A reasonable person would conclude there was no other way to do what was to do.
“All people become brothers.” (The meaning hovers between “will be” and “are becoming.”) All people, including master and slave. The first version of Schiller’s famous line was “Bettler werden Fürstenbrüder” (“Beggars become princes’ brothers). All people: that’s what the joy is about. Many songs have said this, but no song enacts it. For incarnation, a symphony is required.
A song is cyclic, arriving in thirty-two bars where it began: a theme, a repetition, a bridge that hints at difference, then return. Except as a joke or by means of a dance break and a key change, you cannot sing a song for more than three minutes. But a symphony goes on a journey: that’s why it takes so long. It starts with an internal conflict that cannot be resolved in place and travels into foreign lands, arriving at a different place though looking back to where it started. Wherever you go, there you are – but traveling has changed you.
The form called “symphony” was fashioned in a time and place – the Age that’s called Enlightenment. How in a paragraph to say what they were up to then? intoxication of the universal law, both natural and moral. There are no special cases, shouted Hume and Voltaire, no miracles and no divine right of kings. No one, said Kant, is to be treated as means to someone else’s ends. Wherever you go, there you are: the same laws rule. The journey is symphonic: from ignorance to knowledge, from bondage to freedom, from suffering to joy.

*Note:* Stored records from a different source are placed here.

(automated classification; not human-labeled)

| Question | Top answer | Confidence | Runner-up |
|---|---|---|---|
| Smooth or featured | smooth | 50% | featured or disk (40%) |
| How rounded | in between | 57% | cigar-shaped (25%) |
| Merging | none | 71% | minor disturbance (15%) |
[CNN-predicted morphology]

Schiller, though a scion of Romanticism, studied Kant and chanted his imperative: the beggar shall become the prince’s brother.

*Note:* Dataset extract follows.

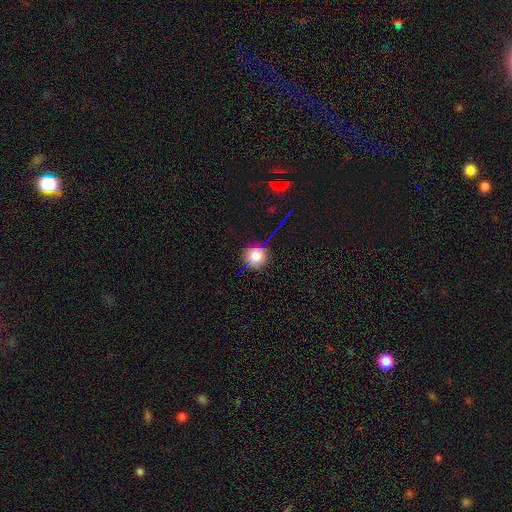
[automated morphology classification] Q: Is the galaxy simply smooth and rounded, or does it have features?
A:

I had a theology professor who used to say the word “Enlightenment” with a flick of head and voice, eliciting a murmur in the room, and I would feel a shadow passing over. I knew that the murmurers knew that I could not murmur with them. I should not get too uppity, I thought, there might be consequences. Turn and turn about: a draft of justice, the professor’s way of making sure it’s “not too easy” for me.
But why is this Enlightenment in such bad odor? Because, as in the case of most religions, its prophets have betrayed it. Jefferson, a Unitarian president, proclaimed the inalienable right of all human beings to pursue happiness, and yet he owned human beings and lived in statutory rape with one of them. Enlightened liberals, comfortably located in their societies, have rolled over for tyrants, too long tolerated the intolerable, accommodated slavery and segregation. In all fairness it must be said that we’ve also had our times of glory; some of us have done great things that only could be done from our location. But dreams of virtue do not make the dreamer virtuous. Nor do diplomas make us wise.

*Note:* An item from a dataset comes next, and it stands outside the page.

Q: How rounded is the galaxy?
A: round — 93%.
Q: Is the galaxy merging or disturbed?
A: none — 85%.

The past of people once enslaved is joy and torment. My past, though in a different mode, is also joy and torment. I have no right to own the joy without the torment. I have no right to bask in torment and refuse the joy. The liberation is in the joy – die Freude. The joy is what I have to give.
If the dream has been betrayed, the cure is teshuvah – return. For betrayals I must make amends, but for dreams of brotherhood I offer no apology or reparation. Without Enlightenment, there’d be no liberation, no prospect of peace, only turn and turn about – wars, enslavements, genocides and trails of tears – followed by more wars. God favors the oppressed, but not because the oppressed are without sin. Oppression violates the law, the universal law that no mullah or mogul, no prince or prelate, can contain; and that’s why every valley must be exalted, the hills made plain.
I did not create Enlightenment. To claim its glory or its sin is grandiose of me. Yet I am labeled as its heir (as if all Brüder were not heirs). Okay, unworthy as I am, if you must hand me the portfolio of Hume and Kant, of Mozart and Voltaire – I’ll take it up (for lack of other candidates), and I must make a declaration.
I do not ask for gratitude. But from liberals and liberationists, respect is welcome.